»»

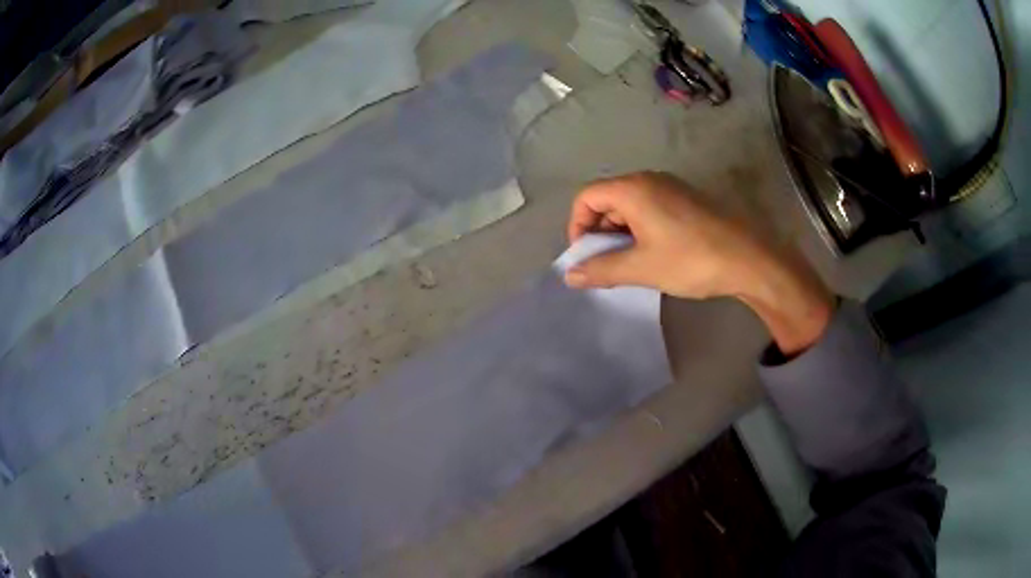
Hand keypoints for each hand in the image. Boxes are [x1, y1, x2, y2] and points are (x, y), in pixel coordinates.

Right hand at [565, 172, 834, 354]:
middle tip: (606, 264)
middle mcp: (649, 179)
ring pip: (630, 205)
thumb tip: (570, 276)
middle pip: (608, 198)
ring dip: (620, 233)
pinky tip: (653, 254)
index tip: (586, 256)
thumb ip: (602, 269)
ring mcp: (671, 187)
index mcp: (633, 189)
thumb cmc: (690, 260)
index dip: (577, 226)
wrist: (749, 259)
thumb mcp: (641, 268)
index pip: (587, 197)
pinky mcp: (687, 200)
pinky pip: (651, 208)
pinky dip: (641, 229)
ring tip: (629, 264)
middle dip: (599, 231)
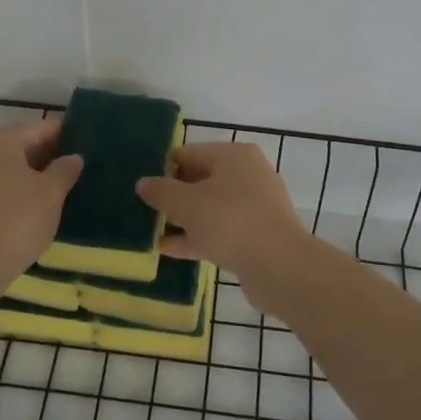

««

● TASK ITEM:
The pictures stay out of the copy. Set down the entries above precisely.

● SOLUTION:
Hand keypoints for each hand in the image. Boxes are [x1, y1, x2, y2] and points are (x, y), in pixel coordinates.

Right hand at [565, 172, 834, 354]:
middle tip: (606, 264)
middle mcp: (649, 179)
ring pip: (630, 205)
thumb tip: (570, 276)
middle pip: (608, 198)
ring dip: (620, 233)
pinky tip: (653, 254)
index tip: (586, 256)
thumb ip: (602, 269)
ring mcp: (671, 187)
index mcp: (633, 189)
thumb cmc: (690, 260)
index dip: (577, 226)
wrist: (749, 259)
thumb mcp: (641, 268)
index pip: (587, 197)
pinky mcp: (687, 200)
pinky pip: (651, 208)
pinky dip: (641, 229)
ring tip: (629, 264)
middle dip: (599, 231)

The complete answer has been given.